Forcing yourself to work out and eat healthy food because you think you "should" typically leads to feelings akin to adolescent rebellion and deprivation. Who is going to continue to make healthy choices when it feels imposed?

Goal 3. Find joy

Too often joy is thought of as the opposite of working out. Having fun and feeling joy are not the opposite of anything; they are daily "non-negotiables" integral to making any and all healthy food and exercise choices stick. The more pockets of joy you can find, the more likely you will be to make healthy choices.

Rethink what health is for you.

Fun can be lounging poolside with friends or going for a run (running is my "bliss"). If you don't find ways to create joy in your life you will feel depressed and unmotivated; it is almost impossible to make yourself move when you are depressed.

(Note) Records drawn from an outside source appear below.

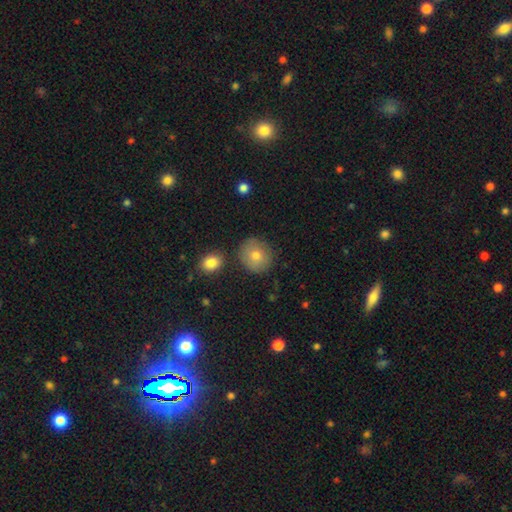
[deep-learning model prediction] This is likely a smooth galaxy (76%). How rounded: clearly round (84%). Merging: clearly none (84%).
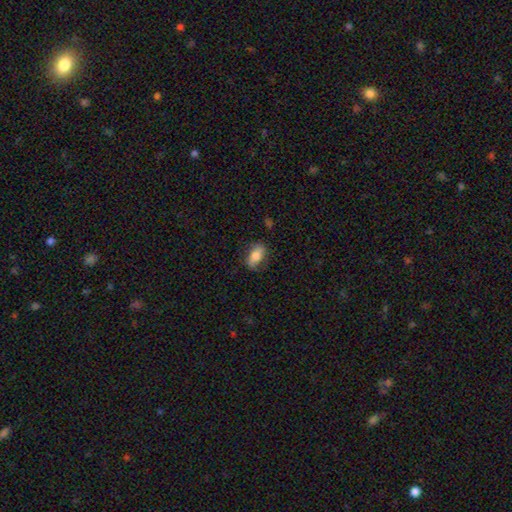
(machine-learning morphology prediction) Smooth or featured? Predicted: smooth (p=0.74). How rounded? Predicted: in between (p=0.86). Merging? Predicted: none (p=0.75).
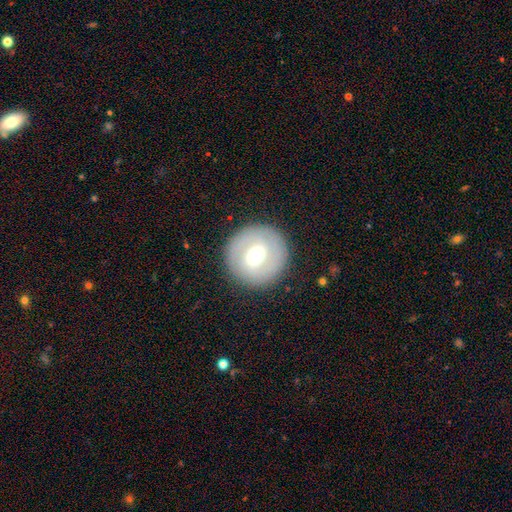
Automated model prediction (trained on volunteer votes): Overall: smooth (47%; featured or disk 46%). Merging: none (86%).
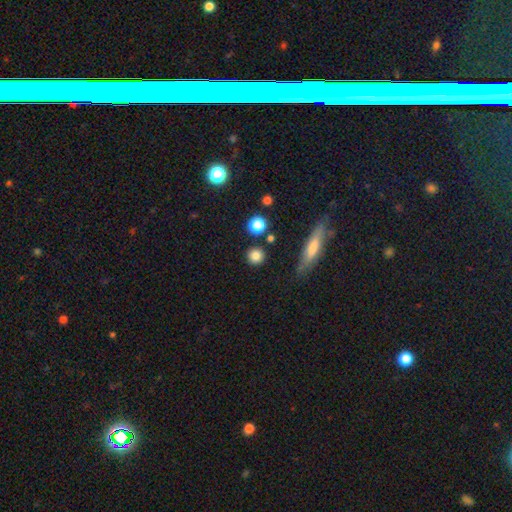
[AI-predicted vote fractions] smooth 84%, star or artifact 10%, featured or disk 6%. Down the decision tree: how rounded — round (90%); merging — none (85%).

Now, I know you are not going to love every moment of life or exercise -- I absolutely have sad moments -- but instead of letting negatives bleed into the rest of your life, let your moments of joy snowball; then use the positive energy to lace up your shoes and get out the door.

Goal 4. Redefine what "fit" looks like on you

People fall off of the fitness horse in large part because they let preconceived cookie-cutter ideas of what a "fit person" is inform their image of health success. A stereotypically fit person drinks protein shakes, has washboard abs, and trains daily. Why even start working out when the image of what you are trying to become seems so unachievable?

Rethink what health is for you. Personalize it. Being healthy is not -- for most people -- about looking like a movie star. Find the version of health that works for you -- a version of health that includes a workout and nutrition plan with no end date.